3. Marketing power of 128b is important, not just technical merit
(Silicon cost of 128b is trivial/not hard, but marketing power of 128b upgrade path is potentially huge):
I disagree though with your estimate that only 1% of processing will use the 128b datapath. Even if it is, I wouldn't underestimate the marketing power of 128b nonetheless - remember, I am looking at this from a business case & market adoption point of view, not purely technical merit.
Is marketing power an illegitimate consideration? I would say *no*. Users care about future proofing. Even if they only need 128b capability for 1% initially, they want the optionality/reassurance that their system won't go obsolete in 3-5 yrs if their need for 128b has increased. The silicon cost of this optionality/reassurance is trivial/not hard, so why not provide it?
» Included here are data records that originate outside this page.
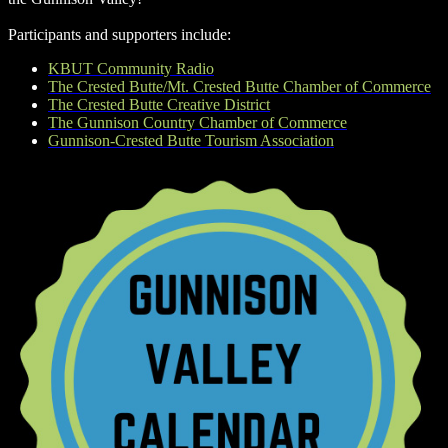
Participants and supporters include:
KBUT Community Radio
The Crested Butte/Mt. Crested Butte Chamber of Commerce
The Crested Butte Creative District
The Gunnison Country Chamber of Commerce
Gunnison-Crested Butte Tourism Association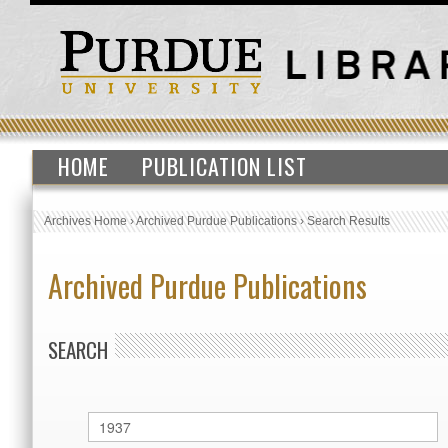
HOME
PUBLICATION LIST
Archives Home
›
Archived Purdue Publications
›
Search Results
Archived Purdue Publications
SEARCH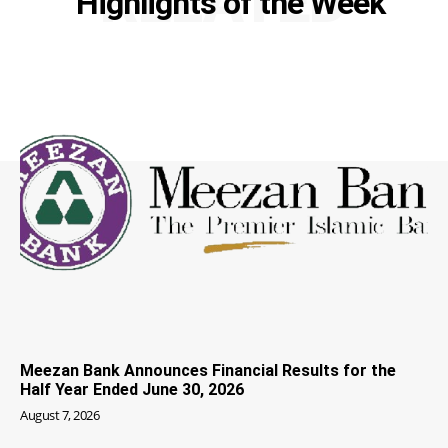
RELATED
Highlights of the Week
Meezan Bank Announces Financial Results for the
Half Year Ended June 30, 2026
August 7, 2026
But even on the issue of technical merit, the 128b techniques I outlined are under-used, as current software can't assume the presence of 128b hardware. So it's a chicken & egg dilemma (which is why I think establishing business cases is more important than technical merit).
But converting small C structures into bitfields packed into one (or more) 128b words alone would be on the order of 5%+ of workloads, given how common small structures are. What data do I have to show most structures are small & <128b? The best proxy data I can think of is cache miss rates with increasing cache block sizes (which analyses the effect of spatial locality, ie: multiple accesses within a given sized block) - as shown below, the spatial locality effect is most pronounced for memory access within 16 byte blocks and any bigger than this the effect levels off. I admit this data is an imperfect proxy (it would also include array & scalar accesses, not just structs) but anyone with better data is welcome to contribute! Nonetheless, in the structs example, the comparison isn't whether 128b ADD is 1 cycle or 5, the comparison is the speed of register based struct manipulation vs memory based struct manipulation.
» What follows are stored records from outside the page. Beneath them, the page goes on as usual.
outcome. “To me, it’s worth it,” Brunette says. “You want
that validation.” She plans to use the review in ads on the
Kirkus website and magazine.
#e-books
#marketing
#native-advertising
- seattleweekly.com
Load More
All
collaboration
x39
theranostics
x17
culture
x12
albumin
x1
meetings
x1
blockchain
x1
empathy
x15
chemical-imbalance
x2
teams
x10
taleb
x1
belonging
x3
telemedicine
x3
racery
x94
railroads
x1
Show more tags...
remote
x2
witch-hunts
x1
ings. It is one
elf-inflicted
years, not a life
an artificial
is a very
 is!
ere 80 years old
In relation to my fixed size strings (up to 16 chars) example replacing byte array strings, the comparison again isn't speed of a 128b ADD, it is a single load/store/SLT/MOV/CTZ of 128b vs multiple load/stores/compare/strdup/strlen of individual bytes. The former is purely 128b register based manipulation of the string, whereas the latter requires memory access & string library API function calls. How many strings are 16 chars or less? Again, I don't have good data but using English word length as a proxy, the nearly the entire English dictionary can fit inside 16 chars!:
If I understand your list below correctly, your concerns are the RISC V approach to synthesizing arbitrary 64b+ constants, or calling/accessing 64b+ absolute addresses/arrays/functions.
My alternative RV128 proposal doesn't (substantially) change RISC V approaches to these problems, but can help (slightly) in the following ways:
(a) You mention limitations of 12b offsets. My Alternative RV128 (for data >=32b word size) would use 4 byte multiples, so in effect 12b offsets have a range of 2^14 bytes.
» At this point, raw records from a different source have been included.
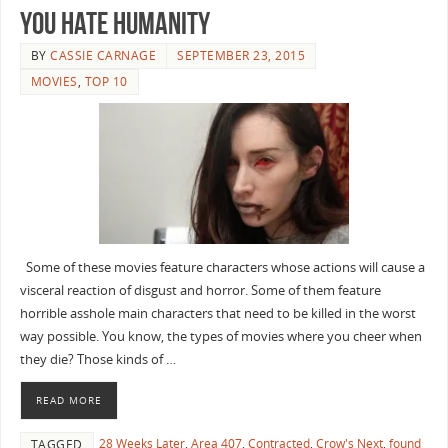
You Hate Humanity
BY
CASSIE CARNAGE
SEPTEMBER 23, 2015
MOVIES
,
TOP 10
Some of these movies feature characters whose actions will cause a
visceral reaction of disgust and horror. Some of them feature
horrible asshole main characters that need to be killed in the worst
way possible. You know, the types of movies where you cheer when
they die? Those kinds of …
READ MORE
28 Weeks Later
,
Area 407
,
Contracted
,
Crow's Next
,
found
TAGGED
(b) For synthesising constants, by only using 6% of opcode space in the base RV128, I leave available the opcodes for the equivalent of x86_64's MOVABSQ instruction, ie: something like the following:
49 bc ca cc cc cc cc cc cc 0c movabsq $0xcccccccccccccca,%r12
The above is a 10 byte long instruction (which is why I hesitate to endorse it, as so far everything in Alternative RV128 is a fixed 4 byte instruction length). It could be an extension of Alternative RV128. Of course, the RISC V approach would instead be to encourage instruction fusion of a sequence of LUI/ADDI to synthesize the 64b+ constant. I have also included the PACK instruction (in the base Alternative RV128 spec, not as a Bitmanip add-on) to help further with this approach.
(c) I should also emphasise a key initial use of Alternative RV128 is with the "X64" ABI, which uses 128b for data, but for memory uses 64b pointers, so at least Alternative RV128 won't make the above problems worse than it currently is in RV64.
I hope that answers your questions but if I have misunderstood you, apologies & could you please explain/discuss further?